Barcoding is an automatic scanning and identification technology, which has emerged from practical computer technologies. Biological taxonomists apply this principle to species classification, referring to a DNA barcode. A DNA barcode is a Short DNA sequence from a standardized region of the genome used for identifying species. The intent of DNA barcoding is to use large-scale screening of one or more reference genes in order to (i) assign unknown individuals to species, and (ii) enhance discovery of new species [54, 55].

Tautz et al. [56] were the first researchers to use the DNA sequences in systematical biological taxonomy (also called DNA taxonomy). Subsequently, Hebert et al. [54] proposed the concept of DNA Barcoding and suggested its use for a single mtDNA gene, mitochondrial cytochrome c oxidase I (COI), as a common sequence in animal DNA barcoding studies. Researchers can compile a public library of DNA barcodes linked to named specimens, which can provide a new master key for identifying species diversity [57].

Compared with time-consuming and inefficient traditional morphological classification [58], DNA Barcoding has a high accuracy of 97.9% [59], and provides us a new, quick, and convenient identification strategy for animal genetic diversity [54]. However, as with the other markers mentioned the DNA barcoding technique also has some disadvantages: 1) the genome fragments are very difficult to obtain and are relatively conservative and have no enough variations. Some organisms cannot be identified with COI because of the low evolution rates of COI sequences in some species. 2) COI is an mtDNA sequence of maternal origin, which could bias species diversity [60, 61]. The above disadvantages can be compensated for by using one or more nuclear gene barcodes together to make a standardized analysis of AnGR.

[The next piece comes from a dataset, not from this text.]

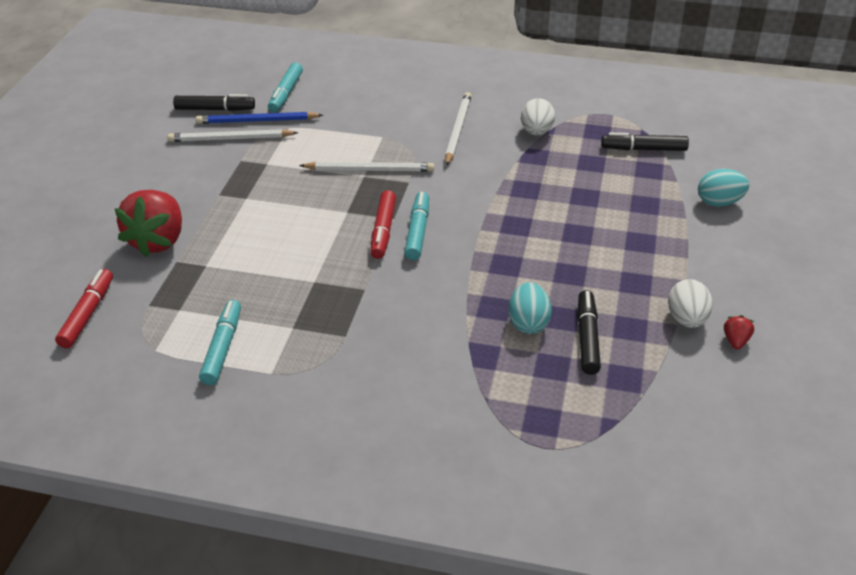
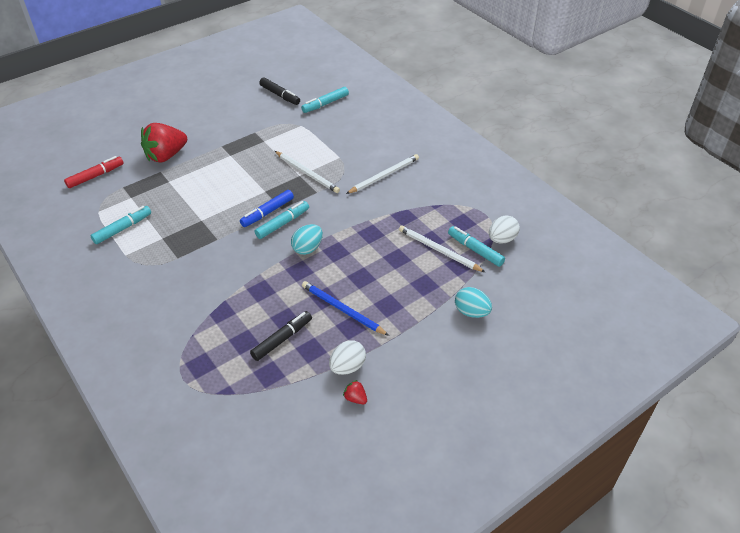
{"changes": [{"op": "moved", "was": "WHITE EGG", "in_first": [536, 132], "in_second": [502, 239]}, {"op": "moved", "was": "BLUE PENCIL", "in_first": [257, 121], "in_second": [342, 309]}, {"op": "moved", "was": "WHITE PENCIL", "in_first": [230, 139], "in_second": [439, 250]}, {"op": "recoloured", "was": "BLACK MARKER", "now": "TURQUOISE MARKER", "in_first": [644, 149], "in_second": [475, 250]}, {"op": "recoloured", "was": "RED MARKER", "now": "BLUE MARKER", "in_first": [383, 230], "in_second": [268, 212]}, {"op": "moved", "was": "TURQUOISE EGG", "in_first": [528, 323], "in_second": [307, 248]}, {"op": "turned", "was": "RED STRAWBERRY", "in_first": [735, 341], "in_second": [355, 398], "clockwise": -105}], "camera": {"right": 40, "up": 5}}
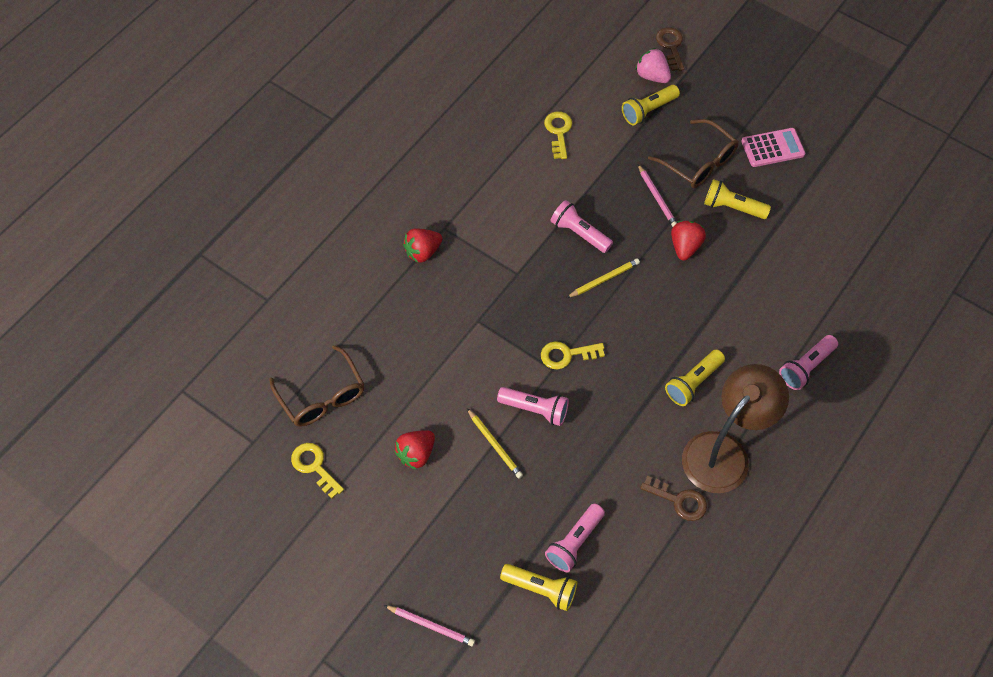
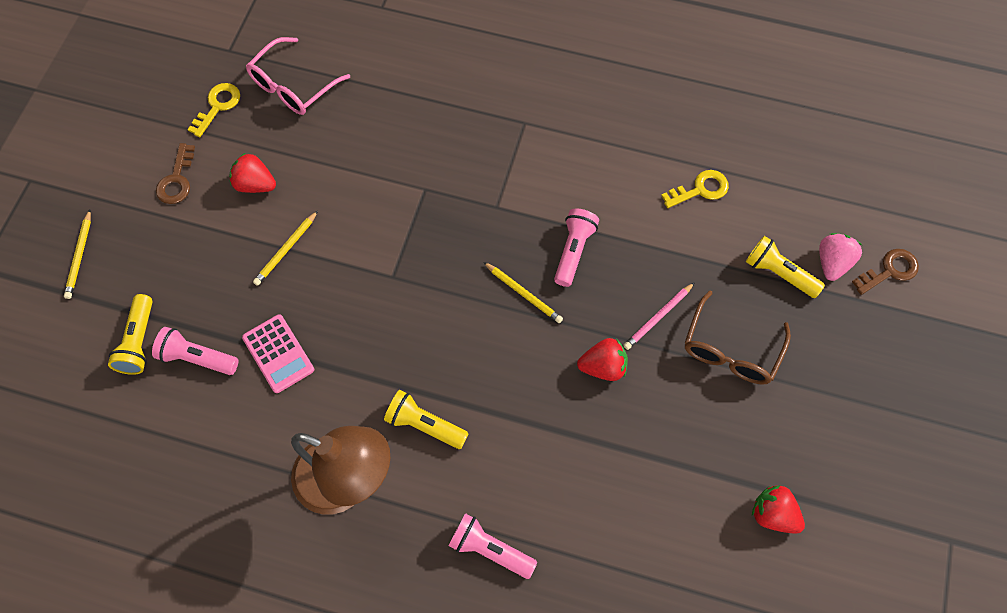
{"changes": [{"op": "moved", "was": "PINK CALCULATOR", "in_first": [772, 148], "in_second": [278, 353]}, {"op": "removed", "was": "YELLOW FLASHLIGHT", "in_first": [732, 207]}, {"op": "moved", "was": "RED STRAWBERRY", "in_first": [423, 252], "in_second": [773, 514]}, {"op": "removed", "was": "YELLOW KEY", "in_first": [566, 354]}, {"op": "recoloured", "was": "BROWN GLASSES", "now": "PINK GLASSES", "in_first": [322, 396], "in_second": [293, 86]}, {"op": "removed", "was": "PINK FLASHLIGHT", "in_first": [535, 409]}, {"op": "moved", "was": "BROWN KEY", "in_first": [679, 501], "in_second": [176, 180]}, {"op": "recoloured", "was": "PINK PENCIL", "now": "YELLOW PENCIL", "in_first": [431, 626], "in_second": [79, 256]}], "camera": {"right": 70, "up": 5}}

Farm animals are extremely important to humans, supplying some 30% of our total food requirements [62]. The accurate evaluation of animal genetic resources is the basis for their conservation and utilization. From the first demonstration of RFLPs to the current whole-genome sequencing, many methods have been developed and tested at the DNA sequence level, providing a large number of markers and opening up new opportunities for evaluating diversity in farm animal genetic resources. Currently, SSR and SNP markers are valuable tools for evaluating germplasm diversity because of their high EMI (effective marker index) and high QND (qualitative nature of data), respectively [63]. With the development of new markers, more accurate genetic evaluation is possible. The development of molecular markers will continue in the near future and provide better understanding of animal genetic resources.